Маяки - страница 30
Я же об этом догадался, когда мне не было и тридцати лет.
Догадался о том, что для того, чтобы не бояться смерти. Чтоб уйти от этого тоскливого чёрного липкого каждодневного страха за свою жизнь. Чтобы не отравлять душу этой мерзостью, а жить легко и светло. Для этого нужно ставить Маяки.
Однажды, я решил поставить свой.
Я придумал план действий.
Нужно сегодня сесть за стол, включить компьютер и прочитать, как научиться писать книги. Такие книги, которые оставались бы если не в веках, то хотя бы в десятилетиях. Сидеть за компьютером и читать, читать и учиться, учиться и пробовать что-то написать самому, пробовать написать, получать оплеухи от читателей, научиться стирать и переписывать, стирать и переписывать, переписывать и стирать до бесконечности, до тех пор, пока не станет что-то получаться.
Может пройти год, два, а может быть двадцать два. Зависит от таланта, увлечённости, заинтересованности в результате, и ещё черт знает, от чего это зависит. Но получится всегда. Обязательно.
И вот когда получилось. Выключить компьютер. Потом выйти из-за стола. Отдохнуть. Покурить.
Снова сесть за стол, снова включить компьютер.
И написать книгу.
Поставить свой Маяк.
Теперь мне оставалось одно. Но самое главное.
Мне оставалось разглядеть его свет.
Который указывает. Высвечивает своим лучом то, когда я приду в этот мир снова.
Об этом, Маргарита, в следующем письме.
18.
Поговаривают, что мечтать нужно осторожнее.
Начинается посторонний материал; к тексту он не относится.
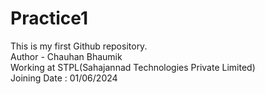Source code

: # Practice1
This is my first Github repository.
<br>
Author - Chauhan Bhaumik 
<br>
Working at STPL(Sahajannad Technologies Private Limited)
<br>
Joining Date : 01/06/2024

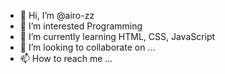 - 👋 Hi, I’m @airo-zz
- 👀 I’m interested Programming 
- 🌱 I’m currently learning HTML, CSS, JavaScript
- 💞️ I’m looking to collaborate on ...
- 📫 How to reach me ...

<!---
airo-zz/airo-zz is a ✨ special ✨ repository because its `README.md` (this file) appears on your GitHub profile.
You can click the Preview link to take a look at your changes.
--->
Лично я в этом однажды убедился, когда один мой товарищ всё мечтал бросить пить. Гундел об этом на каждой попойке, ему объясняли, что никто же тебе в глотку не заливает, сиди читай газеты с нами, не пей. Но он был непреклонен в своих беседах с нами о вреде пьянства. И о своей мечте – как он бросит, наконец, бухать.
Вы знаете, у него получилось. Однажды по дороге на работу он сбил какую-то старуху на пешеходном переходе и не пил потом даже не год, а больше. Кажется, не пил бы и ещё, но его выпустили по амнистии.
Я же, как мне кажется, всегда втайне мечтал быть директором. Ну, хотя бы чего-нибудь. Хотя бы чем-то поуправлять. И теперь моя мечта сбылась: я был полноценным директором книжного магазина.
– Так ты считаешь, что её украли? – спросил ещё раз я.
– Конечно! А куда она делась-то? – Рыгор, который представлялся именно так и никак иначе, несколько раскраснелся и даже пошел пятнами.
– Итак, у нас дела идут настолько хорошо, что у нас стали красть книги. За всеми покупателями мы просто не успеваем уследить, – я язвил, но сам чувствовал, что получается не очень.
Дела в книжном, между тем, шли не то, чтобы плохо. Они шли плохо из рук вон. Шальная аренда места в 80 квадратов в «Старом городе» не покрывалась продажей книг, да и не могла продажей книг покрыться никогда. Старый город – это место для туристов. Для всякого рода хипстоты. Для влюблённых пар. Для одиноких старичков, которые пришли сюда просто погулять. Старый город – не место для продаж чего-то массового, например, книг.
Безусловно, мы устраивали презентации и всякого рода встречи с читателями. Безусловно, нас знали, как уголок «сучаснай беларускай книги». Безусловно, книжный магазин и издательство уже были каким-никаким брендом. Только всего этого было мало. Покупателей – да не покупателей даже, посетителей! – можно было сосчитать по пальцам одной руки в час. Продажа книг хорошо, если «отбивала» треть аренды в месяц. А между тем, ещё ведь были зарплаты и налоги. Этот корабль красиво и уверенно шел ко дну, о чем я неоднократно сообщал Димитрову. Димитров меня выслушивал. Выслушивал он также меры, которые я предлагал по спасению – кивал на всё головой, а дела шли, как шли, и никто ничего не предпринимал. Однажды я спросил Димитрова – а как, с каких денег он собирается оплачивать аренду в дальнейшем?